Info about Internships
Establishing Your Internship
Benefits of having a Baylor intern are numerous:
- Mentor a person new to your field
- Gain innovative ideas from the fresh perspective of an intern
- Cost-effective connection to future employees
Characteristics of an Internship
- The internship, first and foremost, is experiential learning. Internships help apply academic preparation in a major to specific work experience.
- Duration is anywhere from a month to two years, but typically is a semester long.
- Can be part-time or full-time and can be paid or unpaid. See the information about unpaid internships on the Department of Labor’s website.
- Learning activities common to most internship’s include learning objective and goals, observation, reflection, evaluation and assessment.
- Promotes academic, career, and personal development.
- Internships can be part of an education program that is carefully monitored for academic credit or internships can be part of a learning plan that is developed individually.
Designing your Program: Questions to Ask
- What skills and experience will a student intern gain from working with you and your company?
- Do you or someone in your department have time to supervise and train an intern?

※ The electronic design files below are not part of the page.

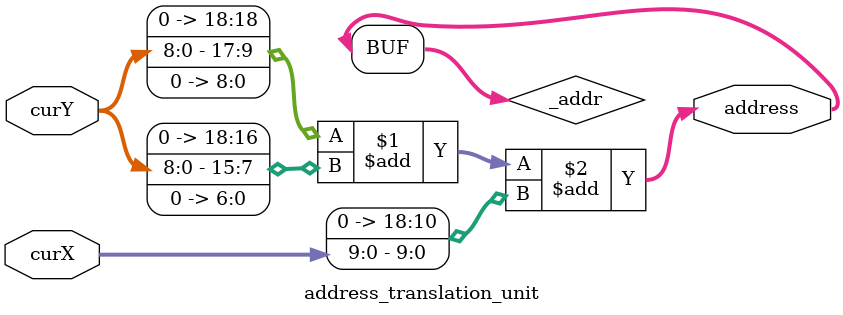
<source format=sv>
/* computes offset into RAM used to implement frame buffer by using current draw coordinate of VGA beam */
`include "Magic_Numbers.sv"
module address_translation_unit (
						input logic [9:0] curX,
						input logic [8:0] curY,
						output logic[18:0] address
	);
	// This is the same as (curY * 640 + curX) since (1 << 9) + (1 << 7) = 640.
	// Packing the bits like this is more efficient in hardware.
	wire[18:0] _addr = ({1'b0, curY, 9'b0} + {1'b0, curY, 7'b0} + {1'b0, curX});
	always @(*) begin
		address = _addr;
	end
endmodule

</source>
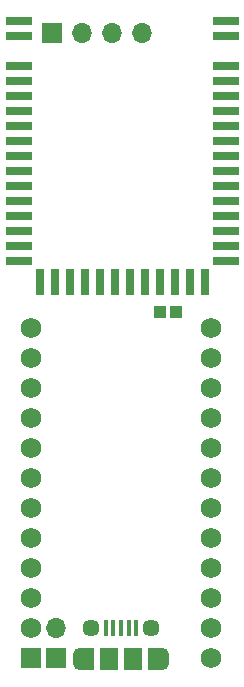
<source format=gbr>
G04 #@! TF.GenerationSoftware,KiCad,Pcbnew,(5.0.0)*
G04 #@! TF.CreationDate,2019-09-30T14:37:48-06:00*
G04 #@! TF.ProjectId,BlueMicro,426C75654D6963726F2E6B696361645F,rev?*
G04 #@! TF.SameCoordinates,Original*
G04 #@! TF.FileFunction,Soldermask,Top*
G04 #@! TF.FilePolarity,Negative*
%FSLAX46Y46*%
G04 Gerber Fmt 4.6, Leading zero omitted, Abs format (unit mm)*
G04 Created by KiCad (PCBNEW (5.0.0)) date 09/30/19 14:37:48*
%MOMM*%
%LPD*%
G01*
G04 APERTURE LIST*
%ADD10R,1.700000X1.700000*%
%ADD11O,1.700000X1.700000*%
%ADD12R,1.500000X1.900000*%
%ADD13C,1.450000*%
%ADD14R,0.400000X1.350000*%
%ADD15O,1.200000X1.900000*%
%ADD16R,1.200000X1.900000*%
%ADD17R,0.720000X2.200000*%
%ADD18R,2.200000X0.720000*%
%ADD19R,1.752600X1.752600*%
%ADD20C,1.752600*%
%ADD21R,1.000000X1.000000*%
G04 APERTURE END LIST*
D10*
G04 #@! TO.C,J9*
X72263000Y-53467000D03*
D11*
X74803000Y-53467000D03*
X77343000Y-53467000D03*
X79883000Y-53467000D03*
G04 #@! TD*
D10*
G04 #@! TO.C,J10*
X72644000Y-106426000D03*
D11*
X72644000Y-103886000D03*
G04 #@! TD*
D12*
G04 #@! TO.C,J17*
X79121000Y-106520500D03*
D13*
X75621000Y-103820500D03*
D14*
X77471000Y-103820500D03*
X76821000Y-103820500D03*
X79421000Y-103820500D03*
X78771000Y-103820500D03*
X78121000Y-103820500D03*
D13*
X80621000Y-103820500D03*
D12*
X77121000Y-106520500D03*
D15*
X74621000Y-106520500D03*
X81621000Y-106520500D03*
D16*
X81021000Y-106520500D03*
X75221000Y-106520500D03*
G04 #@! TD*
D17*
G04 #@! TO.C,U1*
X85217000Y-74549000D03*
X83947000Y-74549000D03*
X82677000Y-74549000D03*
X81407000Y-74549000D03*
X80137000Y-74549000D03*
X78867000Y-74549000D03*
X77597000Y-74549000D03*
X76327000Y-74549000D03*
X75057000Y-74549000D03*
X73787000Y-74549000D03*
X72517000Y-74549000D03*
X71247000Y-74549000D03*
D18*
X86995000Y-72771000D03*
X86995000Y-71501000D03*
X86995000Y-70231000D03*
X86995000Y-68961000D03*
X86995000Y-67691000D03*
X86995000Y-66421000D03*
X86995000Y-65151000D03*
X86995000Y-63881000D03*
X86995000Y-62611000D03*
X86995000Y-61341000D03*
X86995000Y-60071000D03*
X86995000Y-58801000D03*
X86995000Y-57531000D03*
X86995000Y-56261000D03*
X86995000Y-53721000D03*
X86995000Y-52451000D03*
X69469000Y-52451000D03*
X69469000Y-53721000D03*
X69469000Y-56261000D03*
X69469000Y-57531000D03*
X69469000Y-58801000D03*
X69469000Y-60071000D03*
X69469000Y-61341000D03*
X69469000Y-62611000D03*
X69469000Y-63881000D03*
X69469000Y-65151000D03*
X69469000Y-66421000D03*
X69469000Y-67691000D03*
X69469000Y-68961000D03*
X69469000Y-70231000D03*
X69469000Y-71501000D03*
X69469000Y-72771000D03*
G04 #@! TD*
D19*
G04 #@! TO.C,U5*
X70485000Y-106426000D03*
D20*
X70485000Y-103886000D03*
X70485000Y-101346000D03*
X70485000Y-98806000D03*
X70485000Y-96266000D03*
X70485000Y-93726000D03*
X70485000Y-91186000D03*
X70485000Y-88646000D03*
X70485000Y-86106000D03*
X70485000Y-83566000D03*
X70485000Y-81026000D03*
X70485000Y-78486000D03*
X85725000Y-78486000D03*
X85725000Y-81026000D03*
X85725000Y-83566000D03*
X85725000Y-86106000D03*
X85725000Y-88646000D03*
X85725000Y-91186000D03*
X85725000Y-93726000D03*
X85725000Y-96266000D03*
X85725000Y-98806000D03*
X85725000Y-101346000D03*
X85725000Y-103886000D03*
X85725000Y-106426000D03*
G04 #@! TD*
D21*
G04 #@! TO.C,TP5*
X81407000Y-77089000D03*
G04 #@! TD*
G04 #@! TO.C,TP6*
X82804000Y-77089000D03*
G04 #@! TD*
M02*

</source>
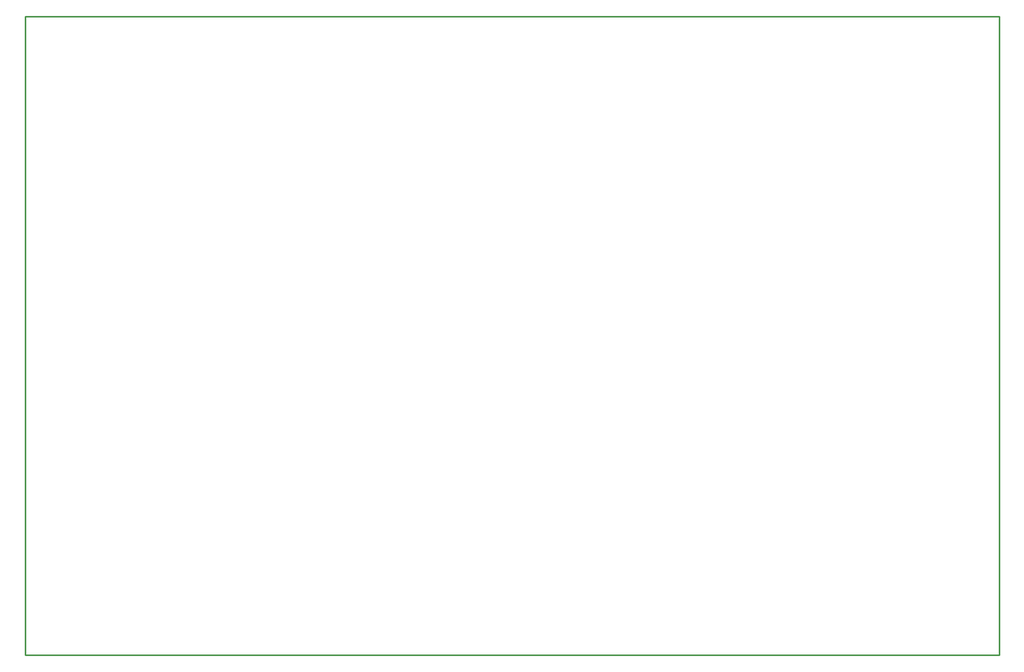
<source format=gm1>
G04*
G04 #@! TF.GenerationSoftware,Altium Limited,Altium Designer,20.2.6 (244)*
G04*
G04 Layer_Color=16711935*
%FSLAX25Y25*%
%MOIN*%
G70*
G04*
G04 #@! TF.SameCoordinates,CB8E9BAA-E3AC-43CE-A0A6-8ADA10DC06ED*
G04*
G04*
G04 #@! TF.FilePolarity,Positive*
G04*
G01*
G75*
%ADD15C,0.01000*%
D15*
X0Y413386D02*
X629921D01*
Y0D02*
Y413386D01*
X-0Y292876D02*
X0Y117025D01*
Y0D02*
Y117025D01*
X-0Y292876D02*
Y413386D01*
X0Y0D02*
X629921D01*
M02*

</source>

- How will you demonstrate a strong commitment to their goals and learning outcomes?
- What kind of training will you provide the intern?
- How many hours a week will you expect the intern to be onsite?
Defining the Position
As you think about the structure and foundation of your new internship program, use these questions to help form your internship program even further:
- Academic Credit: Would you like the intern to earn academic credit?
- Pay/Stipend: Will you pay your intern or offer a stipend? See the information about unpaid internships on the Department of Labor’s website.
- Academic Majors: What academic majors or areas of study would be a good fit for your internship?
- Qualifications: What qualifications, skills, and previous experience does an intern need to have to learn best at your site?
- Site Supervisor: Who will serve as your site supervisor for your intern?
- Application Materials: What application materials do you want to collect?
- To support you in setting up the internship structure, review employer resources.
Create a Position Description
Now that you have answered all of the tough questions, it’s time to write the position description for your internship position. You can find an example of a position description here along with a template to assist you in organizing yours.
Post your Internship Position
Once you’ve written your position description you can use the HireABear web portal to post your position.
- Go to HireABear
- Click on "Click Here To Register"
- Complete the profile information
- Once you have completed the profile information you can then post a job. If you need help setting up your account or have questions regarding the process please contact Christie Walker at 254-710-8662.
Onboarding TipsWelcome Aboard
The first day on the job will set the tone for the rest of the internship. Providing a warm welcoming for your intern will help ease them into the office environment and make them feel like a part of the team.
Set Up for Success
Make your expectations known from the beginning. If you expect your intern to stuff envelopes, answer phones, make copies, and/or run errands, communicate it to them. Setting clear expectations will give both you and your intern the best experience possible.
Don’t forget that your intern will need a workspace in order to complete their daily work assignments. If you want a job done correctly, providing the necessary tools will help ensure success. When assigning projects remember that even though an assignment may sound simple and straight forward to you, your intern is still learning and may need extra guidance. By taking a few minutes to explain your expectations for the project, your intern will soon be able to work independently to produce quality work.
Making a Contribution
Your new intern wants to work and learn. Although you may find attending staff meetings boring, your intern will relish the opportunity to learn firsthand. Providing opportunities for your intern to observe and gain hands-on-experience will teach them about the organization and industry. Because your intern is a student, he or she may not have the business or professional skills that you are accustomed too. If your intern makes a mistake speak with them one-on-one about how the situation could have been handled so that in the future they will know what is an appropriate response.